:: Aufgaben ::
• 1. Schreiben Sie aus der Kolumne über die Dienstwagen der Minister den Abschnitt zwischen „Martin Unfried (41)“ und „im Halse stecken.“ einschließlich ab.
• 2. Prüfen Sie, ob die folgenden Aussagen mit der Kolumne über die Dienstwagen der Minister übereinstimmen. Antworten Sie jeweils mit Ja oder Nein und zitieren Sie die entscheidende Stelle wörtlich. (a) Martin Unfried arbeitet in Maastricht. (b) Dieter Althaus fährt einen Audi. (c) Martin Unfried will bis 2020 aus der fossilen Welt heraus sein.
===== Textauszug
Kolumne Ökosex: Unterwegs mit Sigmar und Annette
Wie Ökosex mit Humor die Herzen der Bundesminister für die Kampagne "Kein Auto über 120" gewinnt.
Martin Unfried (41) arbeitet als Experte für europäische Umweltpolitik in Maastricht. Er liebt die solare Effizienzrevolution, kauft sich hemmungslos Klimaschutzprodukte und will damit bis 2012 raus sein aus der fossilen Welt. Er singt auch bei Ökosex, der ersten Kolumnenband der Welt.
Ohne Humor wäre die solare Effizienzrevolution nur halb so schön. Was haben wir gelacht beim Durcharbeiten der neu recherchierten Liste der Umwelthilfe zu den Dienstwagen der Bundes- und Landesregierungen (www.duh.de). Boah: 225, 224, 249 g/km CO2! Die Jahrhundertaufgabe Klimaschutz hat demnach dazu geführt, dass so mancher Minister im Stadtverkehr statt 13,5 nur noch 13 Liter Sprit verbraucht. Dieter Althaus, Ministerpräsident in Thüringen, bringt es im BMW immer noch auf 271 Gramm Kohlendioxid pro Kilometer. Sehr witzig. Da bleibt einem das Lachen im Halse stecken.
==========
===== Vorliegende Daten
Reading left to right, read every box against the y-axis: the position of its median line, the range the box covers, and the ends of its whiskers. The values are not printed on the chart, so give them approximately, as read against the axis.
==========
:: Lösungen ::
• 1.
Martin Unfried (41) arbeitet als Experte für europäische Umweltpolitik in Maastricht. Er liebt die solare Effizienzrevolution, kauft sich hemmungslos Klimaschutzprodukte und will damit bis 2012 raus sein aus der fossilen Welt. Er singt auch bei Ökosex, der ersten Kolumnenband der Welt.
Ohne Humor wäre die solare Effizienzrevolution nur halb so schön. Was haben wir gelacht beim Durcharbeiten der neu recherchierten Liste der Umwelthilfe zu den Dienstwagen der Bundes- und Landesregierungen (www.duh.de). Boah: 225, 224, 249 g/km CO2! Die Jahrhundertaufgabe Klimaschutz hat demnach dazu geführt, dass so mancher Minister im Stadtverkehr statt 13,5 nur noch 13 Liter Sprit verbraucht. Dieter Althaus, Ministerpräsident in Thüringen, bringt es im BMW immer noch auf 271 Gramm Kohlendioxid pro Kilometer. Sehr witzig. Da bleibt einem das Lachen im Halse stecken.

• 2.
(a) Ja: „arbeitet als Experte für europäische Umweltpolitik in Maastricht“
(b) Nein: „bringt es im BMW immer noch auf 271 Gramm Kohlendioxid pro Kilometer“
(c) Nein: „will damit bis 2012 raus sein aus der fossilen Welt“